In den Medien wurde zudem kritisiert, dass durch Kameras, die in den Spindräumen und über den Fließbändern der Logistikzentren angebracht sind, eine ständige Überwachung am Arbeitsplatz stattfinde oder zumindest bei den Arbeitnehmern der Eindruck einer solchen ständigen Überwachung erweckt werde, was zu einem rechtlich nicht zulässigen psychischen Anpassungsdruck führe.

1.018 Mitarbeiter unterschreiben gegen ver.di

Die Gewerkschaft ver.di fordert von Amazon höhere Löhne. Amazon orientiert sich diesbezüglich am Tarifvertrag der Logistikbranche. ver.di fordert jedoch tarifliche Regelungen, wie sie im Einzel- und Versandhandel üblich sind. Diesbezüglich gab es seit dem 9. April 2013 mehrfach Streikaktionen an unterschiedlichen Standorten. Weitere Streiks folgten im Mai und September 2014.

Ende Dezember 2013 wurde eine von 1.018 Mitarbeitern der Standorte Leipzig und Bad Hersfeld unterzeichnete Unterschriftenaktion veröffentlicht, in der sich die Unterzeichner "von den derzeitigen Zielen, Argumenten und Äußerungen […] ver.di[s]" distanzierten. Die Mitarbeiter betonten, dass das von der Gewerkschaft hervorgerufene "negative öffentliche Bild" sie "bis ins Privatleben" verfolge.

Ver.dis Darstellungen entsprächen "nicht der Realität und nicht unserem täglichen Arbeitsleben". ver.di bezeichnete die Aktion als dubios, Unterschriften seien unter Druck bzw. unter Aufsicht des Managements gemacht worden und ein Teil der Unterschriften stamme von inzwischen nicht mehr bei Amazon beschäftigten Saisonarbeitern.

New York Times veröffentlicht Enthüllungsartikel

Im Mai 2014 wurde Bezos beim Weltkongress des Internationalen Gewerkschaftsbundes zum "Schlechtesten Chef der Welt" gewählt.

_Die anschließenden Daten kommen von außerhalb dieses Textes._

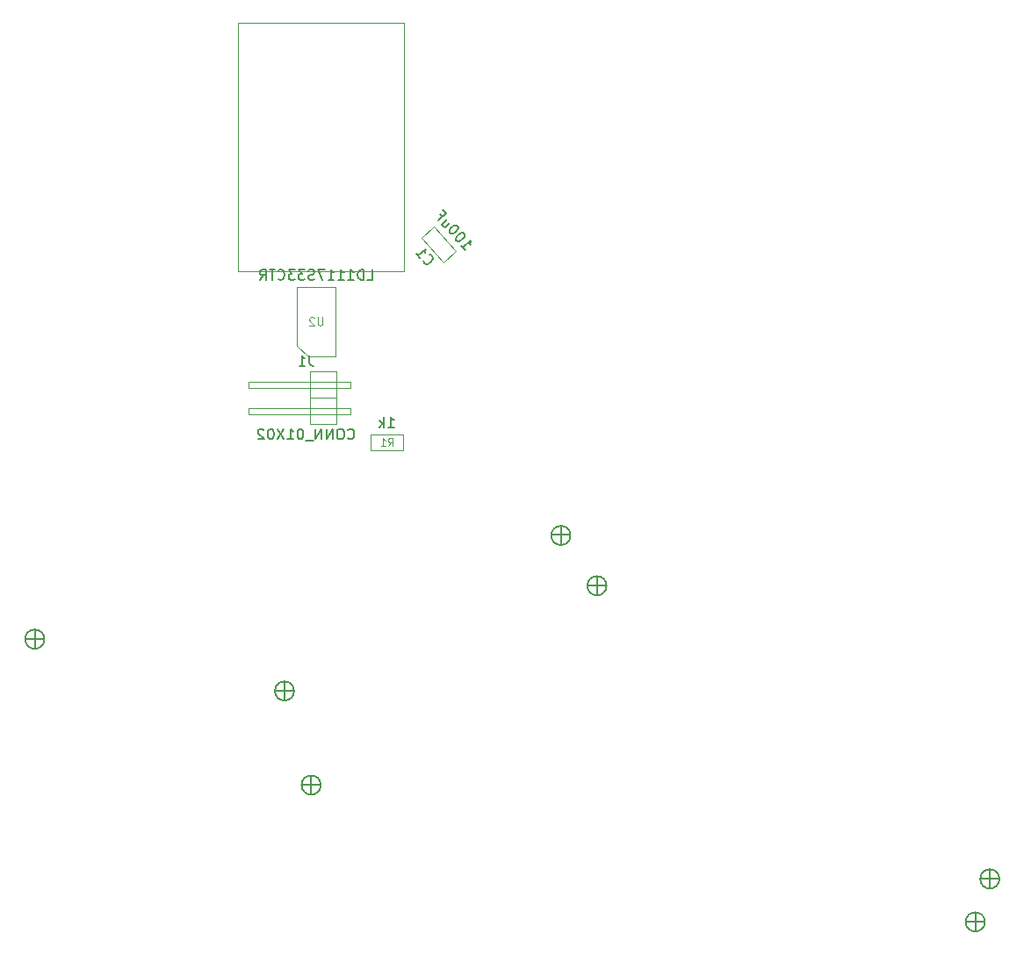
<source format=gbr>
G04 #@! TF.GenerationSoftware,KiCad,Pcbnew,(2017-05-14 revision 14bb238b3)-makepkg*
G04 #@! TF.CreationDate,2017-07-12T11:42:09-06:00*
G04 #@! TF.ProjectId,001,3030312E6B696361645F706362000000,rev?*
G04 #@! TF.FileFunction,Other,Fab,Bot*
%FSLAX46Y46*%
G04 Gerber Fmt 4.6, Leading zero omitted, Abs format (unit mm)*
G04 Created by KiCad (PCBNEW (2017-05-14 revision 14bb238b3)-makepkg) date 07/12/17 11:42:09*
%MOMM*%
%LPD*%
G01*
G04 APERTURE LIST*
%ADD10C,0.100000*%
%ADD11C,0.152400*%
%ADD12C,0.050000*%
%ADD13C,0.150000*%
%ADD14C,0.105000*%
%ADD15C,0.120000*%
G04 APERTURE END LIST*
D10*
D11*
X192423120Y-146596160D02*
X194223120Y-146596160D01*
X193323120Y-147546160D02*
X193323120Y-145796160D01*
X194245074Y-146646160D02*
G75*
G03X194245074Y-146646160I-921954J0D01*
G01*
X157770074Y-114221160D02*
G75*
G03X157770074Y-114221160I-921954J0D01*
G01*
X156848120Y-115121160D02*
X156848120Y-113371160D01*
X155948120Y-114171160D02*
X157748120Y-114171160D01*
X127645074Y-124371160D02*
G75*
G03X127645074Y-124371160I-921954J0D01*
G01*
X126723120Y-125271160D02*
X126723120Y-123521160D01*
X125823120Y-124321160D02*
X127623120Y-124321160D01*
X152473120Y-109321160D02*
X154273120Y-109321160D01*
X153373120Y-110271160D02*
X153373120Y-108521160D01*
X154295074Y-109371160D02*
G75*
G03X154295074Y-109371160I-921954J0D01*
G01*
X130220074Y-133446160D02*
G75*
G03X130220074Y-133446160I-921954J0D01*
G01*
X129298120Y-134346160D02*
X129298120Y-132596160D01*
X128398120Y-133396160D02*
X130198120Y-133396160D01*
X103570074Y-119371160D02*
G75*
G03X103570074Y-119371160I-921954J0D01*
G01*
X102648120Y-120271160D02*
X102648120Y-118521160D01*
X101748120Y-119321160D02*
X103548120Y-119321160D01*
X193823120Y-142446160D02*
X195623120Y-142446160D01*
X194723120Y-143396160D02*
X194723120Y-141646160D01*
X195645074Y-142496160D02*
G75*
G03X195645074Y-142496160I-921954J0D01*
G01*
D12*
X138270600Y-83891560D02*
X138270600Y-59891560D01*
X138262600Y-59891560D02*
X122262600Y-59891560D01*
X122262600Y-59891560D02*
X122262600Y-83891560D01*
X122262600Y-83891560D02*
X138262600Y-83891560D01*
D10*
X139900875Y-80641773D02*
X142042093Y-83019836D01*
X142042093Y-83019836D02*
X143231125Y-81949227D01*
X143231125Y-81949227D02*
X141089907Y-79571164D01*
X141089907Y-79571164D02*
X139900875Y-80641773D01*
X134988000Y-101196000D02*
X138188000Y-101196000D01*
X138188000Y-101196000D02*
X138188000Y-99596000D01*
X138188000Y-99596000D02*
X134988000Y-99596000D01*
X134988000Y-99596000D02*
X134988000Y-101196000D01*
X131631000Y-92113100D02*
X131631000Y-85413100D01*
X127931000Y-85413100D02*
X131631000Y-85413100D01*
X128981000Y-92113100D02*
X131631000Y-92113100D01*
X127931000Y-91063100D02*
X127931000Y-85413100D01*
X127931000Y-91063100D02*
X128981000Y-92113100D01*
X123221000Y-97053700D02*
X133121000Y-97053700D01*
X123221000Y-97693700D02*
X123221000Y-97053700D01*
X133121000Y-97693700D02*
X123221000Y-97693700D01*
X133121000Y-97053700D02*
X133121000Y-97693700D01*
X129221000Y-96103700D02*
X131721000Y-96103700D01*
X129221000Y-98643700D02*
X129221000Y-96103700D01*
X131721000Y-98643700D02*
X129221000Y-98643700D01*
X131721000Y-96103700D02*
X131721000Y-98643700D01*
X123221000Y-94513700D02*
X133121000Y-94513700D01*
X123221000Y-95153700D02*
X123221000Y-94513700D01*
X133121000Y-95153700D02*
X123221000Y-95153700D01*
X133121000Y-94513700D02*
X133121000Y-95153700D01*
X129221000Y-93563700D02*
X131721000Y-93563700D01*
X129221000Y-96103700D02*
X129221000Y-93563700D01*
X131721000Y-96103700D02*
X129221000Y-96103700D01*
X131721000Y-93563700D02*
X131721000Y-96103700D01*
D13*
X143751664Y-81410046D02*
X144134025Y-81834700D01*
X143942844Y-81622373D02*
X144685989Y-80953242D01*
X144643552Y-81119608D01*
X144636503Y-81254110D01*
X144664842Y-81356749D01*
X144080585Y-80280873D02*
X144016859Y-80210097D01*
X143917744Y-80171185D01*
X143850493Y-80167660D01*
X143747854Y-80195999D01*
X143574439Y-80288065D01*
X143397500Y-80447382D01*
X143287812Y-80610223D01*
X143248899Y-80709338D01*
X143245375Y-80776589D01*
X143273714Y-80879228D01*
X143337440Y-80950003D01*
X143436555Y-80988916D01*
X143503806Y-80992440D01*
X143606445Y-80964101D01*
X143779860Y-80872036D01*
X143956799Y-80712719D01*
X144066487Y-80549878D01*
X144105400Y-80450763D01*
X144108924Y-80383512D01*
X144080585Y-80280873D01*
X143443318Y-79573116D02*
X143379591Y-79502340D01*
X143280477Y-79463428D01*
X143213226Y-79459903D01*
X143110587Y-79488242D01*
X142937172Y-79580308D01*
X142760233Y-79739625D01*
X142650544Y-79902466D01*
X142611632Y-80001581D01*
X142608108Y-80068832D01*
X142636447Y-80171471D01*
X142700173Y-80242247D01*
X142799288Y-80281159D01*
X142866539Y-80284683D01*
X142969178Y-80256344D01*
X143142593Y-80164279D01*
X143319532Y-80004962D01*
X143429220Y-79842121D01*
X143468132Y-79743006D01*
X143471657Y-79675755D01*
X143443318Y-79573116D01*
X142399019Y-78911463D02*
X141903589Y-79357550D01*
X142685789Y-79229954D02*
X142296523Y-79580451D01*
X142193884Y-79608790D01*
X142094769Y-79569877D01*
X141999179Y-79463714D01*
X141970840Y-79361075D01*
X141974365Y-79293824D01*
X141751178Y-78405460D02*
X141974222Y-78653175D01*
X141584956Y-79003672D02*
X142328100Y-78334541D01*
X142009467Y-77980663D01*
X140111609Y-82829311D02*
X140108085Y-82896562D01*
X140168287Y-83034589D01*
X140232014Y-83105365D01*
X140362992Y-83179665D01*
X140497494Y-83186714D01*
X140600133Y-83158375D01*
X140773548Y-83066310D01*
X140879712Y-82970720D01*
X140989400Y-82807878D01*
X141028312Y-82708764D01*
X141035361Y-82574261D01*
X140975159Y-82436234D01*
X140911432Y-82365459D01*
X140780454Y-82291159D01*
X140713203Y-82287634D01*
X139403566Y-82185281D02*
X139785927Y-82609935D01*
X139594747Y-82397608D02*
X140337891Y-81728477D01*
X140295455Y-81894843D01*
X140288406Y-82029346D01*
X140316745Y-82131985D01*
X136707047Y-98948380D02*
X137278476Y-98948380D01*
X136992761Y-98948380D02*
X136992761Y-97948380D01*
X137088000Y-98091238D01*
X137183238Y-98186476D01*
X137278476Y-98234095D01*
X136278476Y-98948380D02*
X136278476Y-97948380D01*
X136183238Y-98567428D02*
X135897523Y-98948380D01*
X135897523Y-98281714D02*
X136278476Y-98662666D01*
D14*
X136704666Y-100712666D02*
X136938000Y-100379333D01*
X137104666Y-100712666D02*
X137104666Y-100012666D01*
X136838000Y-100012666D01*
X136771333Y-100046000D01*
X136738000Y-100079333D01*
X136704666Y-100146000D01*
X136704666Y-100246000D01*
X136738000Y-100312666D01*
X136771333Y-100346000D01*
X136838000Y-100379333D01*
X137104666Y-100379333D01*
X136038000Y-100712666D02*
X136438000Y-100712666D01*
X136238000Y-100712666D02*
X136238000Y-100012666D01*
X136304666Y-100112666D01*
X136371333Y-100179333D01*
X136438000Y-100212666D01*
D13*
X134685761Y-84715480D02*
X135161952Y-84715480D01*
X135161952Y-83715480D01*
X134352428Y-84715480D02*
X134352428Y-83715480D01*
X134114333Y-83715480D01*
X133971476Y-83763100D01*
X133876238Y-83858338D01*
X133828619Y-83953576D01*
X133781000Y-84144052D01*
X133781000Y-84286909D01*
X133828619Y-84477385D01*
X133876238Y-84572623D01*
X133971476Y-84667861D01*
X134114333Y-84715480D01*
X134352428Y-84715480D01*
X132828619Y-84715480D02*
X133400047Y-84715480D01*
X133114333Y-84715480D02*
X133114333Y-83715480D01*
X133209571Y-83858338D01*
X133304809Y-83953576D01*
X133400047Y-84001195D01*
X131876238Y-84715480D02*
X132447666Y-84715480D01*
X132161952Y-84715480D02*
X132161952Y-83715480D01*
X132257190Y-83858338D01*
X132352428Y-83953576D01*
X132447666Y-84001195D01*
X130923857Y-84715480D02*
X131495285Y-84715480D01*
X131209571Y-84715480D02*
X131209571Y-83715480D01*
X131304809Y-83858338D01*
X131400047Y-83953576D01*
X131495285Y-84001195D01*
X130590523Y-83715480D02*
X129923857Y-83715480D01*
X130352428Y-84715480D01*
X129590523Y-84667861D02*
X129447666Y-84715480D01*
X129209571Y-84715480D01*
X129114333Y-84667861D01*
X129066714Y-84620242D01*
X129019095Y-84525004D01*
X129019095Y-84429766D01*
X129066714Y-84334528D01*
X129114333Y-84286909D01*
X129209571Y-84239290D01*
X129400047Y-84191671D01*
X129495285Y-84144052D01*
X129542904Y-84096433D01*
X129590523Y-84001195D01*
X129590523Y-83905957D01*
X129542904Y-83810719D01*
X129495285Y-83763100D01*
X129400047Y-83715480D01*
X129161952Y-83715480D01*
X129019095Y-83763100D01*
X128685761Y-83715480D02*
X128066714Y-83715480D01*
X128400047Y-84096433D01*
X128257190Y-84096433D01*
X128161952Y-84144052D01*
X128114333Y-84191671D01*
X128066714Y-84286909D01*
X128066714Y-84525004D01*
X128114333Y-84620242D01*
X128161952Y-84667861D01*
X128257190Y-84715480D01*
X128542904Y-84715480D01*
X128638142Y-84667861D01*
X128685761Y-84620242D01*
X127733380Y-83715480D02*
X127114333Y-83715480D01*
X127447666Y-84096433D01*
X127304809Y-84096433D01*
X127209571Y-84144052D01*
X127161952Y-84191671D01*
X127114333Y-84286909D01*
X127114333Y-84525004D01*
X127161952Y-84620242D01*
X127209571Y-84667861D01*
X127304809Y-84715480D01*
X127590523Y-84715480D01*
X127685761Y-84667861D01*
X127733380Y-84620242D01*
X126114333Y-84620242D02*
X126161952Y-84667861D01*
X126304809Y-84715480D01*
X126400047Y-84715480D01*
X126542904Y-84667861D01*
X126638142Y-84572623D01*
X126685761Y-84477385D01*
X126733380Y-84286909D01*
X126733380Y-84144052D01*
X126685761Y-83953576D01*
X126638142Y-83858338D01*
X126542904Y-83763100D01*
X126400047Y-83715480D01*
X126304809Y-83715480D01*
X126161952Y-83763100D01*
X126114333Y-83810719D01*
X125828619Y-83715480D02*
X125257190Y-83715480D01*
X125542904Y-84715480D02*
X125542904Y-83715480D01*
X124352428Y-84715480D02*
X124685761Y-84239290D01*
X124923857Y-84715480D02*
X124923857Y-83715480D01*
X124542904Y-83715480D01*
X124447666Y-83763100D01*
X124400047Y-83810719D01*
X124352428Y-83905957D01*
X124352428Y-84048814D01*
X124400047Y-84144052D01*
X124447666Y-84191671D01*
X124542904Y-84239290D01*
X124923857Y-84239290D01*
D15*
X130390523Y-88325004D02*
X130390523Y-88972623D01*
X130352428Y-89048814D01*
X130314333Y-89086909D01*
X130238142Y-89125004D01*
X130085761Y-89125004D01*
X130009571Y-89086909D01*
X129971476Y-89048814D01*
X129933380Y-88972623D01*
X129933380Y-88325004D01*
X129590523Y-88401195D02*
X129552428Y-88363100D01*
X129476238Y-88325004D01*
X129285761Y-88325004D01*
X129209571Y-88363100D01*
X129171476Y-88401195D01*
X129133380Y-88477385D01*
X129133380Y-88553576D01*
X129171476Y-88667861D01*
X129628619Y-89125004D01*
X129133380Y-89125004D01*
D13*
X132829809Y-100000842D02*
X132877428Y-100048461D01*
X133020285Y-100096080D01*
X133115523Y-100096080D01*
X133258380Y-100048461D01*
X133353619Y-99953223D01*
X133401238Y-99857985D01*
X133448857Y-99667509D01*
X133448857Y-99524652D01*
X133401238Y-99334176D01*
X133353619Y-99238938D01*
X133258380Y-99143700D01*
X133115523Y-99096080D01*
X133020285Y-99096080D01*
X132877428Y-99143700D01*
X132829809Y-99191319D01*
X132210761Y-99096080D02*
X132020285Y-99096080D01*
X131925047Y-99143700D01*
X131829809Y-99238938D01*
X131782190Y-99429414D01*
X131782190Y-99762747D01*
X131829809Y-99953223D01*
X131925047Y-100048461D01*
X132020285Y-100096080D01*
X132210761Y-100096080D01*
X132306000Y-100048461D01*
X132401238Y-99953223D01*
X132448857Y-99762747D01*
X132448857Y-99429414D01*
X132401238Y-99238938D01*
X132306000Y-99143700D01*
X132210761Y-99096080D01*
X131353619Y-100096080D02*
X131353619Y-99096080D01*
X130782190Y-100096080D01*
X130782190Y-99096080D01*
X130306000Y-100096080D02*
X130306000Y-99096080D01*
X129734571Y-100096080D01*
X129734571Y-99096080D01*
X129496476Y-100191319D02*
X128734571Y-100191319D01*
X128306000Y-99096080D02*
X128210761Y-99096080D01*
X128115523Y-99143700D01*
X128067904Y-99191319D01*
X128020285Y-99286557D01*
X127972666Y-99477033D01*
X127972666Y-99715128D01*
X128020285Y-99905604D01*
X128067904Y-100000842D01*
X128115523Y-100048461D01*
X128210761Y-100096080D01*
X128306000Y-100096080D01*
X128401238Y-100048461D01*
X128448857Y-100000842D01*
X128496476Y-99905604D01*
X128544095Y-99715128D01*
X128544095Y-99477033D01*
X128496476Y-99286557D01*
X128448857Y-99191319D01*
X128401238Y-99143700D01*
X128306000Y-99096080D01*
X127020285Y-100096080D02*
X127591714Y-100096080D01*
X127306000Y-100096080D02*
X127306000Y-99096080D01*
X127401238Y-99238938D01*
X127496476Y-99334176D01*
X127591714Y-99381795D01*
X126686952Y-99096080D02*
X126020285Y-100096080D01*
X126020285Y-99096080D02*
X126686952Y-100096080D01*
X125448857Y-99096080D02*
X125353619Y-99096080D01*
X125258380Y-99143700D01*
X125210761Y-99191319D01*
X125163142Y-99286557D01*
X125115523Y-99477033D01*
X125115523Y-99715128D01*
X125163142Y-99905604D01*
X125210761Y-100000842D01*
X125258380Y-100048461D01*
X125353619Y-100096080D01*
X125448857Y-100096080D01*
X125544095Y-100048461D01*
X125591714Y-100000842D01*
X125639333Y-99905604D01*
X125686952Y-99715128D01*
X125686952Y-99477033D01*
X125639333Y-99286557D01*
X125591714Y-99191319D01*
X125544095Y-99143700D01*
X125448857Y-99096080D01*
X124734571Y-99191319D02*
X124686952Y-99143700D01*
X124591714Y-99096080D01*
X124353619Y-99096080D01*
X124258380Y-99143700D01*
X124210761Y-99191319D01*
X124163142Y-99286557D01*
X124163142Y-99381795D01*
X124210761Y-99524652D01*
X124782190Y-100096080D01*
X124163142Y-100096080D01*
X129139333Y-92016080D02*
X129139333Y-92730366D01*
X129186952Y-92873223D01*
X129282190Y-92968461D01*
X129425047Y-93016080D01*
X129520285Y-93016080D01*
X128139333Y-93016080D02*
X128710761Y-93016080D01*
X128425047Y-93016080D02*
X128425047Y-92016080D01*
X128520285Y-92158938D01*
X128615523Y-92254176D01*
X128710761Y-92301795D01*
M02*

</source>
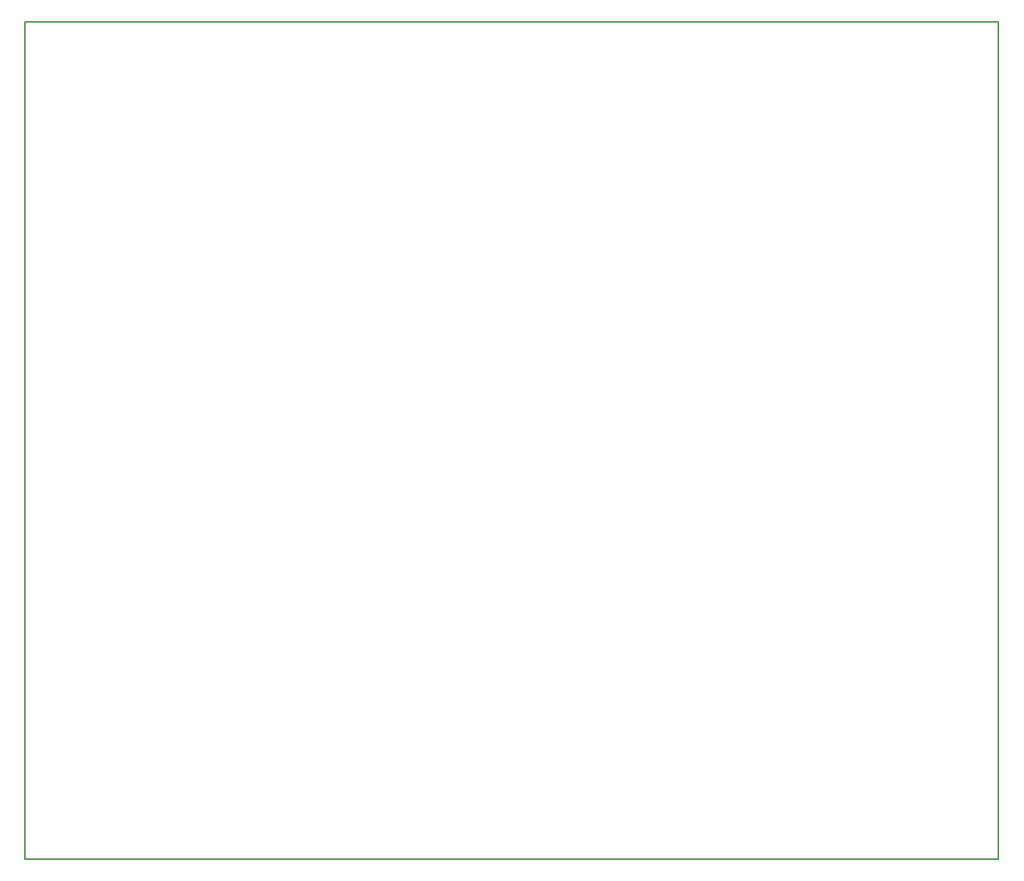
<source format=gm1>
G04 #@! TF.GenerationSoftware,KiCad,Pcbnew,8.0.3*
G04 #@! TF.CreationDate,2024-08-20T11:31:22+02:00*
G04 #@! TF.ProjectId,hydrocontroller_schematic,68796472-6f63-46f6-9e74-726f6c6c6572,rev?*
G04 #@! TF.SameCoordinates,Original*
G04 #@! TF.FileFunction,Profile,NP*
%FSLAX46Y46*%
G04 Gerber Fmt 4.6, Leading zero omitted, Abs format (unit mm)*
G04 Created by KiCad (PCBNEW 8.0.3) date 2024-08-20 11:31:22*
%MOMM*%
%LPD*%
G01*
G04 APERTURE LIST*
G04 #@! TA.AperFunction,Profile*
%ADD10C,0.200000*%
G04 #@! TD*
G04 APERTURE END LIST*
D10*
X55880000Y-30480000D02*
X165100000Y-30480000D01*
X165100000Y-124460000D01*
X55880000Y-124460000D01*
X55880000Y-30480000D01*
M02*

</source>
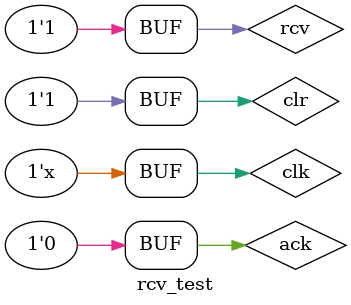
<source format=v>
`timescale 1ns / 1ps


module rcv_test;

	// Inputs
	reg clk;
	reg clr;
	reg rcv;
	reg ack;

	// Outputs
	wire req;
	wire [7:0] data;
	
	integer i;
	reg [6:0] rcv_test;
	
	// Instantiate the Unit Under Test (UUT)
	receiver uut (
		.clk(clk), 
		.clr(clr), 
		.rcv(rcv), 
		.ack(ack), 
		.req(req), 
		.data(data)
	);

	initial begin
		$display("Start Test");
		// Initialize Inputs
		clk = 0;
		clr = 0;
		rcv = 1;
		ack = 0;
		
		#20;
		clr = 1;

		// Wait 100 ns for global reset to finish
		#100;
        
		rcv = 0;
		
		#18; rcv = 1;
		#18; rcv = 1;
		#18; rcv = 1;
		#18; rcv = 1;
		#18; rcv = 1;
		#18; rcv = 1;
		#18; rcv = 1;
		#18; rcv = 1;
		#18; rcv = 1;
		
		#100;

		$display("End Test");
	end
 
	always #1 clk = ~clk;
endmodule


</source>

Am 15. August 2015 veröffentlichte die New York Times einen Artikel mit dem Titel "Inside Amazon: Wrestling Big Ideas in a Bruising Workplace". Die Zeitung kritisierte in dem Artikel Amazons Geschäftspraktiken und den vom Unternehmen kultivierten Führungsstil.

Doch für den Axel-Springer-Verlag, der auch geschäftlich mit Bezos verbandelt ist, bleibt Bezos offenbar trotzdem ein Vorbild, das man mit einer Auszeichnung ehren sollte. Die Organisation "makeamazonpay.org" hingegen hat zu Protestaktionen gegen die Preisverleihung aufgerufen.